0 if successful, POLARSSL_ERR_MPI_MALLOC_FAILED if memory allocation failed

Definition at line 389 of file ecp.c.

Subtraction: R = P - Q.

Parameters:

grp	ECP group
R	Destination point
P	Left-hand point
Q	Right-hand point

Returns:

0 if successful, POLARSSL_ERR_MPI_MALLOC_FAILED if memory allocation failed

Note:

This function does not support Montgomery curves, such as Curve25519.

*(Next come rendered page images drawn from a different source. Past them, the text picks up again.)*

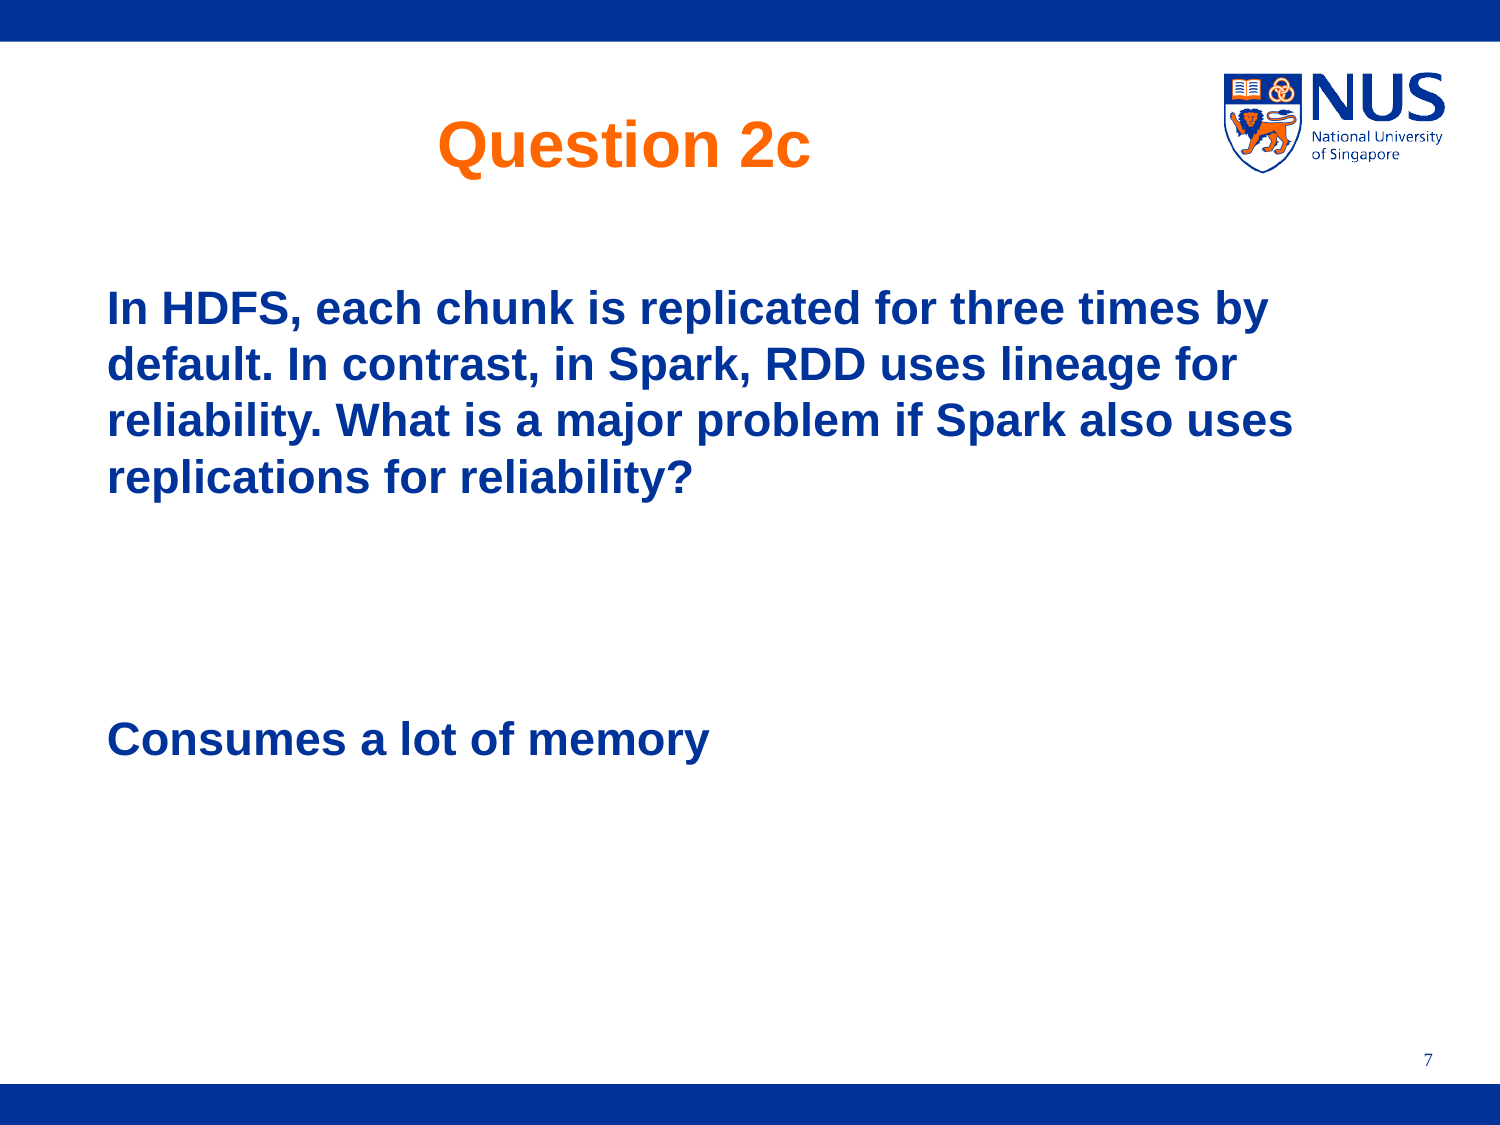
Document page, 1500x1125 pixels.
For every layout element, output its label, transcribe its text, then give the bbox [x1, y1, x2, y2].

title Question 2c [90, 47, 1160, 236]
picture [1215, 63, 1455, 181]
list In HDFS, each chunk is replicated for three times by default. In contrast, in Spark, RDD uses lineage for reliability. What is a major problem if Spark also uses replications for reliability? Consumes a lot of memory [90, 268, 1366, 1028]
slide_number 7 [1136, 1038, 1450, 1115]
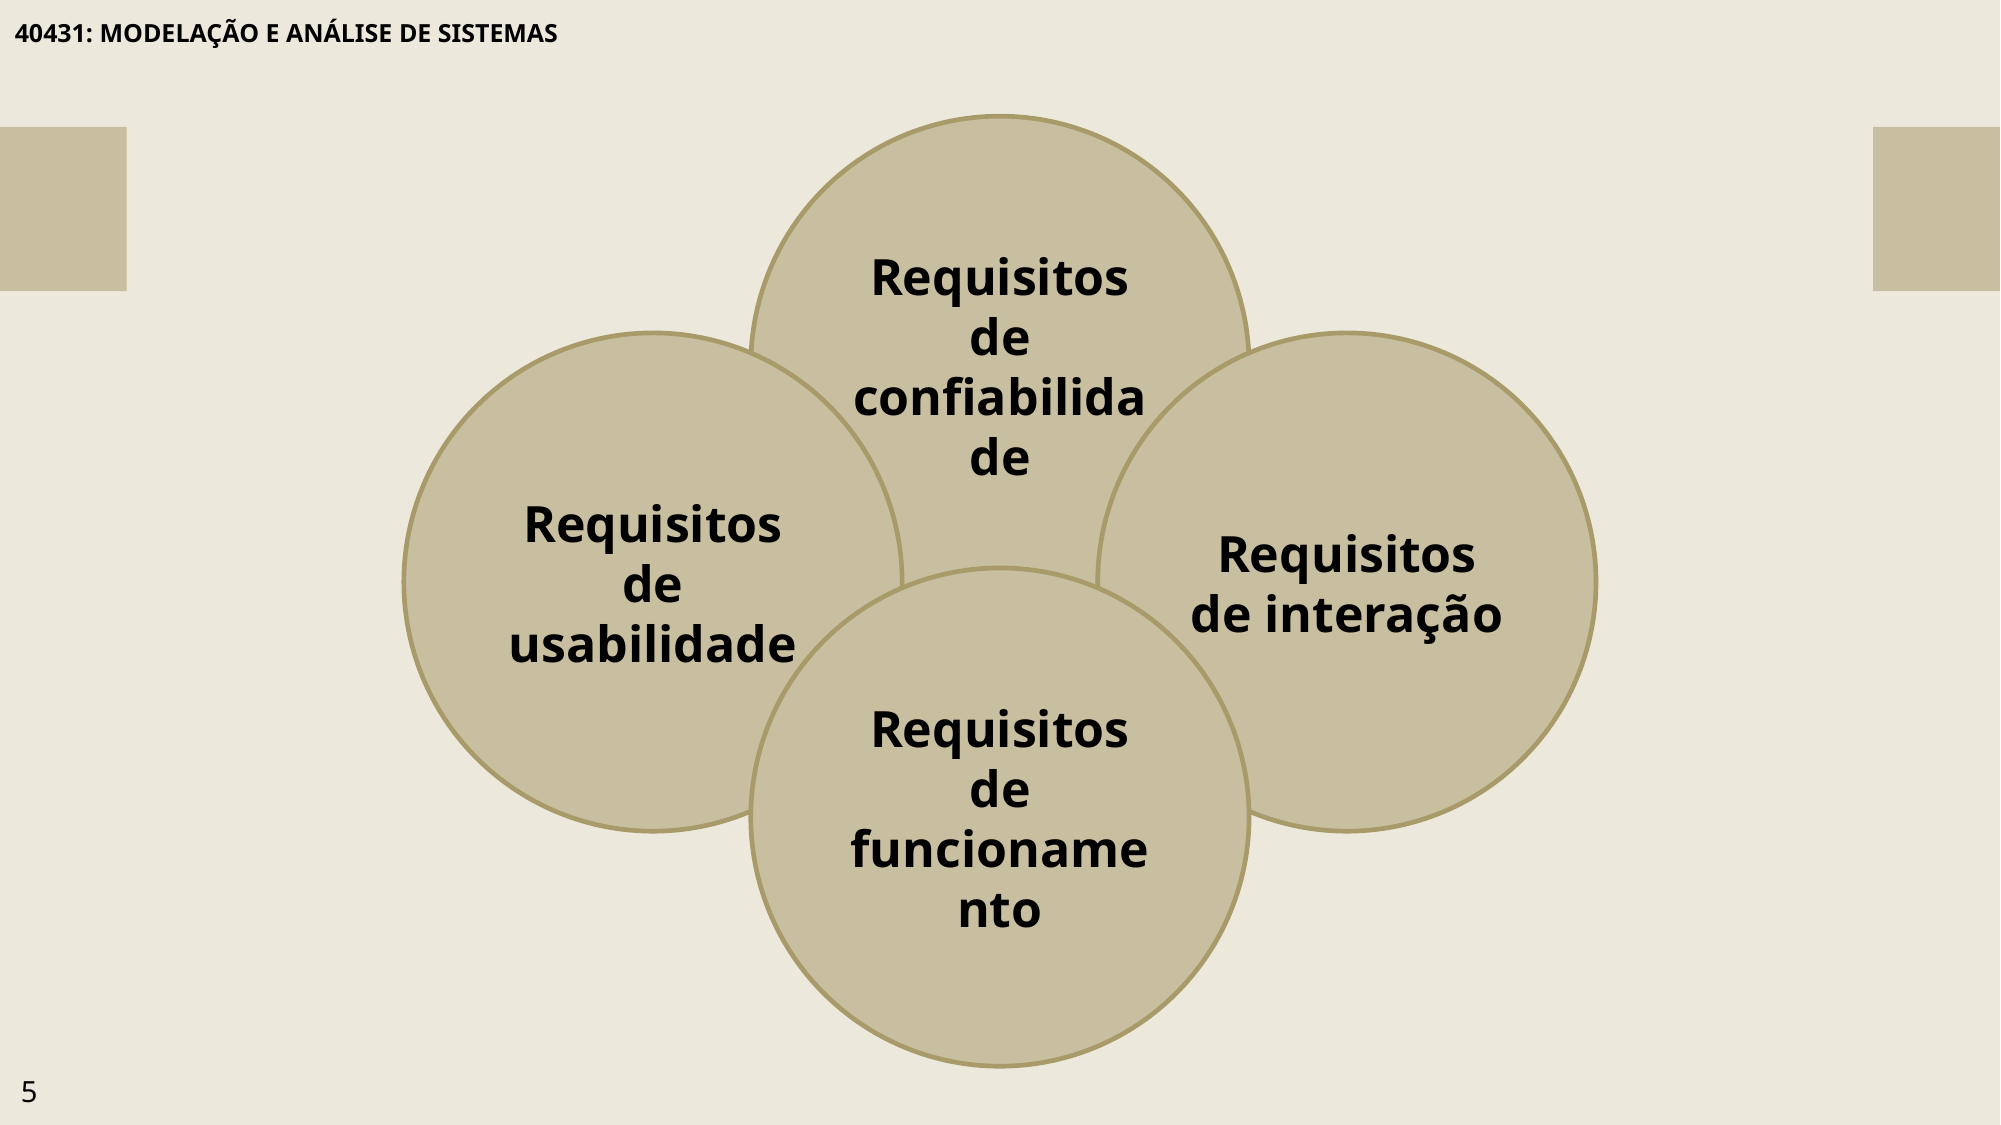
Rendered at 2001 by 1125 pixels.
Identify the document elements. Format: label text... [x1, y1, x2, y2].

text_box 5 [6, 1066, 53, 1116]
text_box 40431: MODELAÇÃO E ANÁLISE DE SISTEMAS [0, 10, 789, 56]
text_box [1872, 126, 2000, 292]
text_box Requisitos de funcionamento [749, 566, 1251, 1068]
text_box Requisitos de confiabilidade [750, 115, 1250, 585]
text_box Requisitos de usabilidade [402, 331, 904, 833]
text_box Requisitos de interação [1096, 331, 1598, 833]
text_box [0, 126, 128, 292]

Definition at line 1084 of file ecp.c.

Set a group from a TLS ECParameters record.

Parameters:

grp	Destination group
buf	&(Start of input buffer)
len	Buffer length

Returns:

O if successful, POLARSSL_ERR_MPI_XXX if initialization failed POLARSSL_ERR_ECP_BAD_INPUT_DATA if input is invalid

Definition at line 603 of file ecp.c.

Import a point from a TLS ECPoint record.

Parameters:

grp	ECP group used
pt	Destination point
buf	$(Start of input buffer)
len	Buffer length

Returns:

O if successful, POLARSSL_ERR_MPI_XXX if initialization failed POLARSSL_ERR_ECP_BAD_INPUT_DATA if input is invalid

Definition at line 520 of file ecp.c.

Write the TLS ECParameters record for a group.

Parameters:

grp	ECP group used
olen	Number of bytes actually written
buf	Buffer to write to
blen	Buffer length

Returns:

0 if successful, or POLARSSL_ERR_ECP_BUFFER_TOO_SMALL

Definition at line 636 of file ecp.c.

Export a point as a TLS ECPoint record.

Parameters:

grp	ECP group used
pt	Point to export
format	Export format
olen	length of data written
buf	Buffer to write to
blen	Buffer length

Returns:

0 if successful, or POLARSSL_ERR_ECP_BAD_INPUT_DATA or POLARSSL_ERR_ECP_BUFFER_TOO_SMALL

Definition at line 551 of file ecp.c.

Set a group using well-known domain parameters.

Parameters:

grp	Destination group
index	Index in the list of well-known domain parameters

Returns:

O if successful, POLARSSL_ERR_MPI_XXX if initialization failed POLARSSL_ERR_ECP_FEATURE_UNAVAILABLE for unkownn groups

Note:

Index should be a value of RFC 4492's enum NamdeCurve, possibly in the form of a POLARSSL_ECP_DP_XXX macro.

Definition at line 723 of file ecp_curves.c.